E’ stato autorevolmente detto che a volte sono proprio gli sconfitti a imparare da una battaglia o da una guerra persa, ben più dei vincitori. E’ anche il caso della Guerra Fredda, vinta trionfalmente da un Occidente che però, da allora, sembra aver dimenticato le due armi risultate decisive.

La prima: la deterrenza. Un arsenale, anche nucleare, immensamente superiore a quello degli avversari. E l’uso più intelligente delle armi: cioè il loro non uso, nel senso che basta averle e “poterle eventualmente usare”, appunto.

La seconda: la controinformazione.
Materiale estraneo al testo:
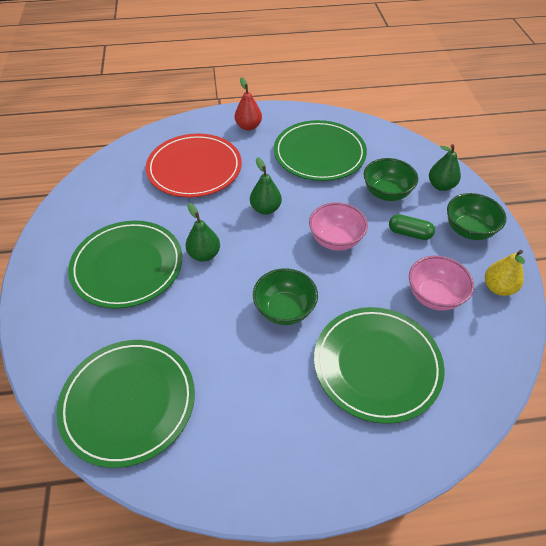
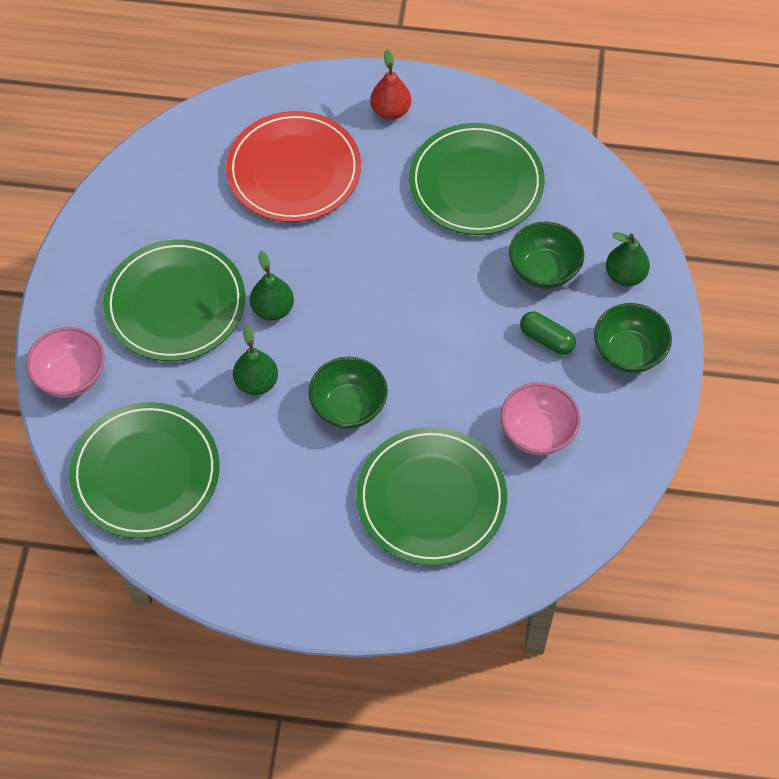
camera: 15 degrees right, 10 degrees up
(265, 209) = (371, 258): green pear -> green pear (256, 382)
(335, 240) = (446, 326): pink bowl -> pink bowl (71, 376)
(498, 288) = (623, 441): yellow pear -> none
Con tutta una rete di radio, tv via satellite, comunicazioni scritte e audiovisive, più un forte sostegno alle personalità e ai dissidenti di volta in volta più autorevoli, più meritevoli, e quindi più fastidiosi per il regime sovietico e i suoi satelliti.

In un curioso rovesciamento delle parti, oggi è Putin a usare entrambi questi strumenti più di noi. La Nato ha tuttora un arsenale di gran lunga superiore a quello di qualunque avversario attuale e potenziale. Eppure è la Russia, da anni (dall’Ucraina alle minacce verso i Paesi baltici), a giocare la carta delle provocazioni militari, anche per “testare” la resistenza della Nato a far scattare il famoso articolo 5.

Lo stesso per la controinformazione. Da Russia Today a Sputnik, passando per l’acquisizione (morale? solo morale? chissà…) di partiti, opinionisti, centri studi, giornali, personalità della politica e dei media, è Putin a mettere in campo nel cuore del nostro Occidente una visione alternativa delle cose. Spesso è un’opera quasi fumettistica (si pensi a Russia Today): ma il suo obiettivo – ovviamente – non è convincere, bensì solo dare ingresso a tesi complottistiche, rifornire di argomenti (più o meno plausibili) i propagandisti, e creare confusione negli altri.

Per questo, è inutile disperarsi per i putinisti italici (anch’essi, più “spintanei” che spontanei). Certo, è doloroso leggere giornali italiani (inclusi alcuni tra i principali) che potrebbero da anni pubblicare editoriali e corrispondenze direttamente in caratteri cirillici. E’ lancinante sentire (in modo bipartisan, anzi tripartisan) primi ministri e ministri degli esteri italiani, passati e futuri, esprimersi senza le cautele che perfino l’ambasciata russa adotterebbe. Troppo zelo: con effetti perfino comici, se non parlassimo di cose drammaticamente serie.

E’ più importante invece concentrarci sulle cause. E invitare, incoraggiare il nostro Occidente, sia sul terreno della difesa sia su quello delle idee e dell’informazione, a ritrovare il suo orgoglio, e a mettere in campo tutti gli strumenti – antichi e nuovi – necessari alla difesa della libertà.